Extrait de page =>
---

La question de l’usage des ressources numériques a ensuite été abordée dans le contexte des pratiques professionnelles des journalistes. Aïssa Merah, maître-assistant à l’université de Béjaïa (Algérie), a examiné l’usage des sources d’information médicale sur internet par les journalistes de santé de la presse quotidienne nationale en Algérie. Il a souligné la prolifération des sources numériques dans le domaine de la santé. Afin d’assurer la crédibilité des informations restituées, il serait important que les journalistes acquièrent de nouvelles compétences techniques et informationnelles leur permettant de tirer pleinement profit des ressources du web. Se basant sur une enquête menée auprès de l’Agence Tunis Afrique Presse, Yousra Seghir de l’Institut supérieur de documentation de Tunis a, quant à elle, insisté sur la nécessité pour les journalistes d’adopter de nouveaux outils de travail collaboratif et, plus globalement, de repenser le modèle de formalisation et de capitalisation des connaissances au sein d’une entreprise de presse.

Les nouveaux modes de consommation des médias sur les deux rives de la Méditerranée

Les technologies de l’information et de la communication changent également les modes de consommation des médias traditionnels. Comme l’a expliqué Hamida El Bour de l’Institut de presse et des sciences de l’information de Tunis, les médias écrits tunisiens tentent de développer des stratégies pour maintenir le lectorat existant et gagner de nouveaux lecteurs. Plusieurs journaux quotidiens proposent dorénavant une version électronique. Cependant, les professionnels de la presse tunisienne regrettent que cette politique de fidélisation ne s’appuie pas sur les études d’audience, trop coûteuses, mais sur des réactions de lecteurs récoltées au hasard.

Qu’en est-il de la qualité des écrits produits par les rédacteurs volontaires de sites d’information ? Pour répondre à cette question, Moncef Ayari, maître-assistant à l’Institut de presse et des sciences de l’information de Tunis, a analysé un échantillon d’articles diffusés sur deux sites web d’actualités, AgoraVox TV et OhmyNews. Les résultats de son étude montrent que, malgré la difficulté pour les journalistes amateurs de se conformer aux règles techniques et déontologiques de rédaction journalistique, les nouveaux médias citoyens ont réussi la cohabitation, voire la collaboration avec les médias écrits traditionnels.

---

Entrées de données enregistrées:

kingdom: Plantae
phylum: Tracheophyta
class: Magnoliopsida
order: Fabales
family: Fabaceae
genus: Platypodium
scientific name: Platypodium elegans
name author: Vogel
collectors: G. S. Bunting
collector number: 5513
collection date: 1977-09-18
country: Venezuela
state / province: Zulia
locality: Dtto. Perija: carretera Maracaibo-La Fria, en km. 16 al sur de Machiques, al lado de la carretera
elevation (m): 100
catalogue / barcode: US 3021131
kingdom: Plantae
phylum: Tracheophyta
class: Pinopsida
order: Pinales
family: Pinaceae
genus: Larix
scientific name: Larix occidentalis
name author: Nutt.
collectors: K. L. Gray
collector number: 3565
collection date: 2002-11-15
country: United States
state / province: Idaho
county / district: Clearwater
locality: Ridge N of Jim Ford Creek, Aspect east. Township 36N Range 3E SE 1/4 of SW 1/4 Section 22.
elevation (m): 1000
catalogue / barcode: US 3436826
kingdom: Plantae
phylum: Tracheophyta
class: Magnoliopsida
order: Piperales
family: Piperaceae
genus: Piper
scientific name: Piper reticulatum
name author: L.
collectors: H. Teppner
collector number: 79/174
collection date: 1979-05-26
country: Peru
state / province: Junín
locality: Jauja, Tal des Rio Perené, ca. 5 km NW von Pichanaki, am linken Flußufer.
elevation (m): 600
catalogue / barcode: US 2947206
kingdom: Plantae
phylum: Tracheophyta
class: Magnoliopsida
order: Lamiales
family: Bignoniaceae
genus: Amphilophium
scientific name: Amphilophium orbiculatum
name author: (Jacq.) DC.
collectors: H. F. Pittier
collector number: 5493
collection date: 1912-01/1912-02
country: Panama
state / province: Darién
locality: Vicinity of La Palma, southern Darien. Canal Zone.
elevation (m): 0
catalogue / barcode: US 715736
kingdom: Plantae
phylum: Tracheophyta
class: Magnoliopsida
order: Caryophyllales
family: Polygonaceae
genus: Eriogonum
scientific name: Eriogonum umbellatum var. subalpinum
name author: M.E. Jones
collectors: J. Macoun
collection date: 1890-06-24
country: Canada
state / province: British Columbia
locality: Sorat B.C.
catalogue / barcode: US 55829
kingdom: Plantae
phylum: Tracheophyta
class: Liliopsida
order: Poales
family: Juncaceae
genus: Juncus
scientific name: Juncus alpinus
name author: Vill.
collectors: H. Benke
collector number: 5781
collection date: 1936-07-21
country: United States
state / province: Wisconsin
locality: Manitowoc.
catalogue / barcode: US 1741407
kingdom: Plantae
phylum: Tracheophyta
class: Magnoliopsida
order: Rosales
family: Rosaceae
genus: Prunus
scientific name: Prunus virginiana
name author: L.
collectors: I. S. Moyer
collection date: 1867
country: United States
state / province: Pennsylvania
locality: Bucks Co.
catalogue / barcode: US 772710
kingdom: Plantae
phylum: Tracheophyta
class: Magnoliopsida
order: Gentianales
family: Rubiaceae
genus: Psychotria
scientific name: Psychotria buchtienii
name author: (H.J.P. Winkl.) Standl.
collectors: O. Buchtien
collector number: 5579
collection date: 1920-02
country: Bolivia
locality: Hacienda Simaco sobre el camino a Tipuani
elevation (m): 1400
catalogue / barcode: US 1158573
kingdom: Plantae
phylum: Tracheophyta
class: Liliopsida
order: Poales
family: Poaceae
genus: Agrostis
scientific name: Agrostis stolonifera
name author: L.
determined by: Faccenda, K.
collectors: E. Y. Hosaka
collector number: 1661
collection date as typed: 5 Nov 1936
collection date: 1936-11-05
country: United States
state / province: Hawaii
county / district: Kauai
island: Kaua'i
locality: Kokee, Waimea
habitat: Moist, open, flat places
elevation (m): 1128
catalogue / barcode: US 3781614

---

Travail à faire =>
Affichez tel quel le passage de l'extrait sur les médias et le numérique qui va de « Qu’en est-il de » jusqu'à « médias écrits traditionnels. ».

Solution rédigée =>
Qu’en est-il de la qualité des écrits produits par les rédacteurs volontaires de sites d’information ? Pour répondre à cette question, Moncef Ayari, maître-assistant à l’Institut de presse et des sciences de l’information de Tunis, a analysé un échantillon d’articles diffusés sur deux sites web d’actualités, AgoraVox TV et OhmyNews. Les résultats de son étude montrent que, malgré la difficulté pour les journalistes amateurs de se conformer aux règles techniques et déontologiques de rédaction journalistique, les nouveaux médias citoyens ont réussi la cohabitation, voire la collaboration avec les médias écrits traditionnels.